Were there crises in doing this? What made you persevere?

The biggest crises are time and energy. It is much easier to teach the same course each term, to use the "tried and true" approach. To reuse exams, to pull down "the course in a box". Innovation, tweaking, etc. all take time and energy. The shared joy of discovery is what allows me to persevere. Watching the students grow makes up for the hard work and for the time investment. I am excited about the start of each term because I don't know what is going to happen and how it is going to go.

What connections have been of most value in doing this?

PKAL, of course! Seriously, I have returned from each PKAL meeting more inspired and more connected to faculty who are driven by the same desire to make education effective and exciting. Also, I have been blessed by great colleagues. At Mt. Hood Community College, I have had the chance to work with faculty who are committed to students and who think each day about ways to help students learn more effectively and to reach students from diverse backgrounds. These interactions are all inspirational.

What kind of institutional culture needs to be in place to nurture careers of faculty actively seeking to integrate their research and teaching?

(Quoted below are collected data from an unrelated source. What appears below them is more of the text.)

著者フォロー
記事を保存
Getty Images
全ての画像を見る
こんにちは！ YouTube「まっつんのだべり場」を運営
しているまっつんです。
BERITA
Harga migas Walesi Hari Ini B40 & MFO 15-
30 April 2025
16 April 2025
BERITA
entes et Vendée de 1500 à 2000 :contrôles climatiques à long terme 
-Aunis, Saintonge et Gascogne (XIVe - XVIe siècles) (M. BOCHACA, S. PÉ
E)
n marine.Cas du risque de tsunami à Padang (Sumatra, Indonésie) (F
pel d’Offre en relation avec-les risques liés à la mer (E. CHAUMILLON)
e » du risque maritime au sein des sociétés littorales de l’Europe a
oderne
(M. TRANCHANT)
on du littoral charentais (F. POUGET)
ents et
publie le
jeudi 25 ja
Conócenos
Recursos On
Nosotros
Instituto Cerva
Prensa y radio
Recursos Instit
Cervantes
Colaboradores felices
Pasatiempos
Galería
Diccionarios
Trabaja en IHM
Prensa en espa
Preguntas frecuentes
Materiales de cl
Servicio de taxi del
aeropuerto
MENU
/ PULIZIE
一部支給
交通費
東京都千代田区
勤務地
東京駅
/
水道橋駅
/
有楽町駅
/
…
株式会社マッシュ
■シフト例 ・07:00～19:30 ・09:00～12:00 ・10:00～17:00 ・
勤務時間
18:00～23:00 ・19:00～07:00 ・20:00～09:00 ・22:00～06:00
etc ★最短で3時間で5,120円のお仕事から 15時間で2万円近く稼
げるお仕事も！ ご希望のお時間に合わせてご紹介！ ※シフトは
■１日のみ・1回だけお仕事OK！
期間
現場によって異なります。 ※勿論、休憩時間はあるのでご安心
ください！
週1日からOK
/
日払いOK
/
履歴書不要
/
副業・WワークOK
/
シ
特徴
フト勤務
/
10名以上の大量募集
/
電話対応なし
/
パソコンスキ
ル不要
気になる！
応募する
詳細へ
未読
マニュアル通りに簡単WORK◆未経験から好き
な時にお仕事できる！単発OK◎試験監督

As a faculty member at a community college, I will answer a different question - what culture needs to be in place to encourage faculty to incorporate innovation into their teaching? First, the faculty need support from each other. There needs to be a culture of mutual excitement and sharing and honest joy in the students. Administrators need to support innovation and to move beyond thinking about the short term. It is critical to have managers and leaders who are "big thinkers" and not "number crunchers.” Innovators will try to push in almost any environment, but their success is hindered if the culture is one of conservation and stasis.